Entropy

The core idea of information theory is that the informational value of a communicated message depends on the degree to which the content of the message is surprising. If a highly likely event occurs, the message carries little information. On the other hand, if a highly unlikely event occurs, the message is much more informative.

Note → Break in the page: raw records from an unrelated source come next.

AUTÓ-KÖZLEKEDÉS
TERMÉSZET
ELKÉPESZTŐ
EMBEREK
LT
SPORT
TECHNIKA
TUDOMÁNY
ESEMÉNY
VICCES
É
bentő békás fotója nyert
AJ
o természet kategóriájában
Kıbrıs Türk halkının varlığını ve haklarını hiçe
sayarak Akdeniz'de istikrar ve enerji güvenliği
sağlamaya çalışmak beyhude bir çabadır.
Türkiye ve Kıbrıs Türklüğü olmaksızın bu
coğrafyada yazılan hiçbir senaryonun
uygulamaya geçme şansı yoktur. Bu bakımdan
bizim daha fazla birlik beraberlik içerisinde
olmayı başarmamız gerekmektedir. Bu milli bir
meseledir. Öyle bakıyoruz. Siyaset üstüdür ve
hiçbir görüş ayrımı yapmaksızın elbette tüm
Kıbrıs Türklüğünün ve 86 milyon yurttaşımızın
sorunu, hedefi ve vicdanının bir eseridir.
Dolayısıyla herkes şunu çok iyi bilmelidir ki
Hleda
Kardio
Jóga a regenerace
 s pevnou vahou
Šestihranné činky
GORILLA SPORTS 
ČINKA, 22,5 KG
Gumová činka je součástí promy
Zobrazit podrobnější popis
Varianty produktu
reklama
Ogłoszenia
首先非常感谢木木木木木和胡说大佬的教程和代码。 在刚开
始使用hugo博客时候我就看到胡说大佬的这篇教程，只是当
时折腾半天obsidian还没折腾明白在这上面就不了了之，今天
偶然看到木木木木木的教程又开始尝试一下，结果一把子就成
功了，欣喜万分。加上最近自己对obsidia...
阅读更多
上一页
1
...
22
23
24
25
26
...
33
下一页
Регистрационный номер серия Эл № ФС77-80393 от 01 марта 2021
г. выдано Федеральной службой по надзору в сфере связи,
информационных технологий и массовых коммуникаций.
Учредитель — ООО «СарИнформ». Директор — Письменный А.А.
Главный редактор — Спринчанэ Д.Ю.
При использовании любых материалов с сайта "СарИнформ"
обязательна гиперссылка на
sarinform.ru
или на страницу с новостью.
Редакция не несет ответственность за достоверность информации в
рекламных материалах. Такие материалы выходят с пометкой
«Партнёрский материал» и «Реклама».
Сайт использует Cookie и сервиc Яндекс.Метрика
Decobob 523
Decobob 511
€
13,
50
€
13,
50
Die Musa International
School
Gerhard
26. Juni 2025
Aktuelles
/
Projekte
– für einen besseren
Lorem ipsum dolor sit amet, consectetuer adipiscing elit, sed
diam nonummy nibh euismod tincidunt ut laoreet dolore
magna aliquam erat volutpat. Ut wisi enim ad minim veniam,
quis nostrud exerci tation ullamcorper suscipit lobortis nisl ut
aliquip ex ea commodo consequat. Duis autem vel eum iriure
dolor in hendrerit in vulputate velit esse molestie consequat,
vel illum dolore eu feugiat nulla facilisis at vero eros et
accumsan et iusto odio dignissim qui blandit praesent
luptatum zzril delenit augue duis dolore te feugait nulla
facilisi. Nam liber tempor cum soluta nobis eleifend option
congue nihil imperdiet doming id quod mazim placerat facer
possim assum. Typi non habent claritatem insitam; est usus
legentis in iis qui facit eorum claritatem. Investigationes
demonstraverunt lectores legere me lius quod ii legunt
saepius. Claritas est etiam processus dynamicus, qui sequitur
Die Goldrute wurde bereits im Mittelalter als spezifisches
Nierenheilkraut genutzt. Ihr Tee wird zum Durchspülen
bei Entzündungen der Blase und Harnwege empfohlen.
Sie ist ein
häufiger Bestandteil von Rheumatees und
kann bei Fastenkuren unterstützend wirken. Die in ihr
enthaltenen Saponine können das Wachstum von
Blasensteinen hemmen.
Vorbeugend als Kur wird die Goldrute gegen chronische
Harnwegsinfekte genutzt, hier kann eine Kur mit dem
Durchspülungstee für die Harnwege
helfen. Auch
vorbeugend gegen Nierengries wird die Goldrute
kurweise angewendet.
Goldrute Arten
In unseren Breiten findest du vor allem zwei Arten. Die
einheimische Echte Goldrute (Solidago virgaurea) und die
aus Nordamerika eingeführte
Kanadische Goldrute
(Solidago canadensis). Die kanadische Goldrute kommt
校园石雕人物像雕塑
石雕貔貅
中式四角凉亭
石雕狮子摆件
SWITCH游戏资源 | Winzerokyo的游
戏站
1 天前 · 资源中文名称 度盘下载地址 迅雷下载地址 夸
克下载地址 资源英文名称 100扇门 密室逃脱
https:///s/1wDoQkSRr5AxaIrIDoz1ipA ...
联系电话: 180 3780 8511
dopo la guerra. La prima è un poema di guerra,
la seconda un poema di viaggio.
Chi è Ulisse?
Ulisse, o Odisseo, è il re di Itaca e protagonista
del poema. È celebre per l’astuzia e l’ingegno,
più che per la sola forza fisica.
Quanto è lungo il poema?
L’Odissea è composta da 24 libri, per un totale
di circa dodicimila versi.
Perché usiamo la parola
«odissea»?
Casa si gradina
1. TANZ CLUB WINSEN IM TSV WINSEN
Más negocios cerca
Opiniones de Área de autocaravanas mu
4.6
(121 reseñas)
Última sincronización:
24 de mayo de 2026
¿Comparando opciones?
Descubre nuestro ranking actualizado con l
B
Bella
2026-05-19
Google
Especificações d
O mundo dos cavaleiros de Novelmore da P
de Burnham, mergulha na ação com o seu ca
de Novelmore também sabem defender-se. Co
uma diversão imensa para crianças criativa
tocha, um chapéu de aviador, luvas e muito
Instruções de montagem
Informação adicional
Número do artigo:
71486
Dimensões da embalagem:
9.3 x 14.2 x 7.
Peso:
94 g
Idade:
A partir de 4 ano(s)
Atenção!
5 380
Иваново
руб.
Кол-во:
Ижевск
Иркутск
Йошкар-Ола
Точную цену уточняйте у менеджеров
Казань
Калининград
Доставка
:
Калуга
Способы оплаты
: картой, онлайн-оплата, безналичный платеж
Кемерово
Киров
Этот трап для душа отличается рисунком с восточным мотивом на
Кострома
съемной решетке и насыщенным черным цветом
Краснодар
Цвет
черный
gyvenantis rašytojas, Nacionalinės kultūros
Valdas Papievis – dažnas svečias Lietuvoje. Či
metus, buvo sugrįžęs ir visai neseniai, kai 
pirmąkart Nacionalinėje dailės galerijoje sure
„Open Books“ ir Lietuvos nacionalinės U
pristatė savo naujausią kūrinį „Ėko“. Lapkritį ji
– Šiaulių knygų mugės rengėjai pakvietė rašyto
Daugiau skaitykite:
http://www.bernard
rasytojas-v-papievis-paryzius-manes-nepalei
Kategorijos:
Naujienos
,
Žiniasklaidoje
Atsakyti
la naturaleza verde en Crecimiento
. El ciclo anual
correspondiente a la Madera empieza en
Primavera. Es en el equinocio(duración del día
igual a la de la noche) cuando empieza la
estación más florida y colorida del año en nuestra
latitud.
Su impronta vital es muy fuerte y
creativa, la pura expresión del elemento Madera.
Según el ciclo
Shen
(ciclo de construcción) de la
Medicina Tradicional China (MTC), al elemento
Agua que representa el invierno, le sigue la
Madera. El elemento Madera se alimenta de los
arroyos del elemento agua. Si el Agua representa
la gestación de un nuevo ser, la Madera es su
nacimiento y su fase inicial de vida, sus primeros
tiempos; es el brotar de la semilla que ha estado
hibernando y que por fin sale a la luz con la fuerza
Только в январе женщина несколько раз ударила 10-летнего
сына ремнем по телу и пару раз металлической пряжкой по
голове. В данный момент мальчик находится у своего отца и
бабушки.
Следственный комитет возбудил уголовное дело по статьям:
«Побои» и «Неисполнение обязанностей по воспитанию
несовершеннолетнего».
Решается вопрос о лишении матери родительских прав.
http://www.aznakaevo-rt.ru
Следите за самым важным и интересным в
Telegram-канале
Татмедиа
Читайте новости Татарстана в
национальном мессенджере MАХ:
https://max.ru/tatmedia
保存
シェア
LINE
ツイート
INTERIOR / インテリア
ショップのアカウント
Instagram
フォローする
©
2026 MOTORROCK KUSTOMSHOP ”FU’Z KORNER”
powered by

The information content, also called the surprise or self-information, of an event $E$ is a function that increases as the probability $p(E)$ of an event decreases.

Definition

The information, or surprise, of an event $E$ is defined by

$$I(E)=\log \left(\frac{1}{p(E)}\right),$$

or equivalently,

$$I(E)=-\log \left(p(E)\right).$$

The logarithm gives 0 surprise when the probability of the event is 1. In fact, $\log$ is the only function that satisfies a specific set of conditions for information theory.

Definition (Entropy)

The entropy of a random variable $X$ with distribution $p$, denoted $\mathbb{H}(X)$, is a measure of its uncertainty. The entropy of a discrete random variable $X$, which takes values in the set $\mathcal{X}$ and is distributed accordingly to $p:\mathcal{X}\to [0,1]$ such that $p(x):=\mathbb{P}[X=x]$, is

$$\mathbb{H}(X)=\mathbb{E}[I(X)]=\mathbb{E}[-\log p(X)].$$

Note that $I(X)$ is itself a random variable. The entropy can be explicitly written as

$$\mathbb{H}(X)=-\sum _{x\in \mathcal{X}}p(x)\log p(x).$$

For continuous random variables, with probability density function $f(x)$, the differential entropy (or continuous entropy) is given by

$$\mathbb{H}(X)=\mathbb{E}[-\log f(X)]=-{\int }_{\mathcal{X}}f(x)\log f(x)dx.$$